Possibly, but it seems like you have a pretty good handle on the language. I just used those terms as an example. As you can see, it depends on the context. The true/false can be see as the whether the item was correctly/incorrectly identified and the positive/negative can be see as whether the correct/incorrect action was taken. I probably should have phrased it that way in the first place. I apologize for the confusion.
See this example
An instance where an IDS identifies legitimate traffic as malicious activity is called which of the following?
A. False positive
B. True negative
C. False negative
D. True positive
Answer: A
"false" is undoubted. But the action is incorrect so it should be "negative". Do I have problem in this logic?
Four situations exist in this context, corresponding to the relation between the result of the detection for an analyzed event (‘‘normal’’ vs. ’’intrusion’’) and its actual nature (‘‘innocuous’’ vs. ‘‘malicious’’). These situations are:
(False positive (FP), True positive (TP), False negative (FN), True negative (TN).)
False positive (FP), if the analyzed event is innocuous (or ‘‘clean’’) from the perspective of security, but it is classified as malicious
True positive (TP), if the analyzed event is correctly classified as intrusion/malicious
False negative (FN), if the analyzed event is malicious but it is classified as normal/innocuous
True negative (TN), if the analyzed event is correctly classified as normal/innocuous
It is clear low FP and FN rates, together with high TP and TN rates, will result in good efficiency values.
TP,TN,FP,FN (The last letter whether is N or P in every term refer to the source of original data that are classified as
1-(N: negative or normal)
2-(P: positive or intrusion)
The first letter whether T or F is the analyzed event from the perspective of security (IDS) but you should [COLOR= ][COLOR= ]consider the letter F as a word "[/COLOR][/COLOR]Opposite" to the next letter to it.
SO when you say the (FP) which means a False-intrusion. the opposite to intrusion = normal. So you should see that IDS see the data as normal while it is bad.
Also FN means (false normal) where opposite to normal is bad... and here the IDS see the normal data as intrusion.
Thanks
whereas a negative is benign traffic/person/entry. True or False jsut say whether is correctly or incorrectly identified
False Positive - Traffic is incorrectly identified as malicious
False Negative - The malicious traffic is allowed to exist unchecked
True Negative - The benign traffic doesn't trigger an alarm
True Positive - The malicous traffic is correctly identified and some action taken against it.
Therefore my answer should be True Negative (B)
Always identify what the question is asking and you cannot go wrong.
So, in these scenarios you are testing for some condition. The test can come back negative (condition not met) or positive (condition met). Sometimes the test isn't perfect and it says that the condition is met when really it isn't. In this case we say that it was a "false negative" or a "false positive". The opposite, when the test is correct, is "true negative" or "true positive".
In this case the condition is "is this an authorised user?" So say that your authorised users are Dave, Mary, and Kim.

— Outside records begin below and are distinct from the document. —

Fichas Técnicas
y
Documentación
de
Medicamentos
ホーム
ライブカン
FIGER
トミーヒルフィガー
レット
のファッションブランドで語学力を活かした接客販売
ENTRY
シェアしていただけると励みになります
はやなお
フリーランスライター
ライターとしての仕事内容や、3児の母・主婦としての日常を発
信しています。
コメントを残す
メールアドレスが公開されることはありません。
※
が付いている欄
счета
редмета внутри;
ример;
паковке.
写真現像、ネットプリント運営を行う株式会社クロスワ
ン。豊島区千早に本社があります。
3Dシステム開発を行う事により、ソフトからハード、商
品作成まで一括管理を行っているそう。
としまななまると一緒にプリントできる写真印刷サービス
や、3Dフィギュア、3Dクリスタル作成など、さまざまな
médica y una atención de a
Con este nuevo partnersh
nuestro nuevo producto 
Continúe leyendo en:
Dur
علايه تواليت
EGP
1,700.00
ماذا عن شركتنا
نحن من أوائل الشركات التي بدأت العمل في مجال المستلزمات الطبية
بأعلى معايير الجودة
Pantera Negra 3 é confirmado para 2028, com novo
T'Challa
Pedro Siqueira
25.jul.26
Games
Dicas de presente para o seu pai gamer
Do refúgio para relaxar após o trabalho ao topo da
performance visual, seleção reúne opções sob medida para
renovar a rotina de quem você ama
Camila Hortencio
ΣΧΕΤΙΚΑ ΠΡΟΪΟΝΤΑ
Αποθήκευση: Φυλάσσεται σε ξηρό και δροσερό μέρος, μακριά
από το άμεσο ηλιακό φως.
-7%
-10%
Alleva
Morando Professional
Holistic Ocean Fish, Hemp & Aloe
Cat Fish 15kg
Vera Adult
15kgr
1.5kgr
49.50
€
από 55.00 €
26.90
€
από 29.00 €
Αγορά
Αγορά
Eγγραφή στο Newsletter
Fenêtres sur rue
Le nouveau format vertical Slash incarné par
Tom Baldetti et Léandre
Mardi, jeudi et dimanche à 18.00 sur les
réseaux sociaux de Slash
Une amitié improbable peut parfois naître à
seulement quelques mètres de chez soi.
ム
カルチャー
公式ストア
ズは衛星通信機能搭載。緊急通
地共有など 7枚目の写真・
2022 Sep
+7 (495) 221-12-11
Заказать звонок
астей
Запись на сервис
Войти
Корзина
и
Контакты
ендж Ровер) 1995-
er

Dave goes up to the biometric scanner and it says "I recognise this guy. This is Dave" and Dave gets access. - A True Positive, correctly identified and accepted
Mary goes up to the biometric scanner and it says "I don't know you" and Mary is denied access. - A False Negative, wrongly identified and denied
Phillip goes up to the biometric scanner and it says "I recognise this guy. This is Dave" and Phillip gets access. - A False Positive, wrongly identified and accepted
Alex goes up to the biometric scanner and it says "I don't know you" and Alex is denied access.- A True Negative, correctly identified and denied
So, what to do when you get a question like this - identify the condition, identify whether the test says it met the condition (positive) or not (negative), and identify whether the test was accurate (True) or not (False).